The other technique Jesus employed was his ample use of stories and analogies to help people understand the topic at hand. He gave people something they could see, and this is a technique I used a lot in my teaching days.
One example was when we studied human immunity. Students would often confuse the antigen and the antibody and fail to grasp how they worked. To clarify, I would use a farm-related story they could all understand and then apply to the human body. I told them about how a donkey becomes somewhat attached to his “farm mates”.
When a donkey is first brought to a farm, care is taken to teach him who his friends are. Once this is established, the donkey sees all foreign critters as enemies.

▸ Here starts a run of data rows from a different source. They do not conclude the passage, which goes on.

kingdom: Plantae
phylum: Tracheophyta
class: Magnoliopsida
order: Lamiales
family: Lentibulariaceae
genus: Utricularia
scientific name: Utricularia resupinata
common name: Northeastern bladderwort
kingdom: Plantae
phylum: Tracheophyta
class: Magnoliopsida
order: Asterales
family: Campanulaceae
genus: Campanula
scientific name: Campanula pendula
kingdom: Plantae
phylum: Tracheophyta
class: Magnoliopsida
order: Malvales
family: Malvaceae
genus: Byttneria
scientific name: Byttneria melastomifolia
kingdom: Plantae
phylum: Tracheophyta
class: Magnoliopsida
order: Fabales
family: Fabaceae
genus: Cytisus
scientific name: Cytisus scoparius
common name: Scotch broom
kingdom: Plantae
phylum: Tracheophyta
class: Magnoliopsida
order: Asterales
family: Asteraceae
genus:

This is why donkeys are often used to protect stock from coyotes. Donkeys naturally attack coyotes, as they are not part of the farm family. Making the donkey the antibody and the coyotes the antigen, students were able to comprehend how the body (farm) is protected from antigens (coyotes) by donkeys (antibodies). This use of analogy really helped students to wrap their heads around concepts they struggled with.
Moral? There are many techniques that can be used in teaching, but using commonly understood things to bring clarity to a lesson really goes a long way to enabling understanding.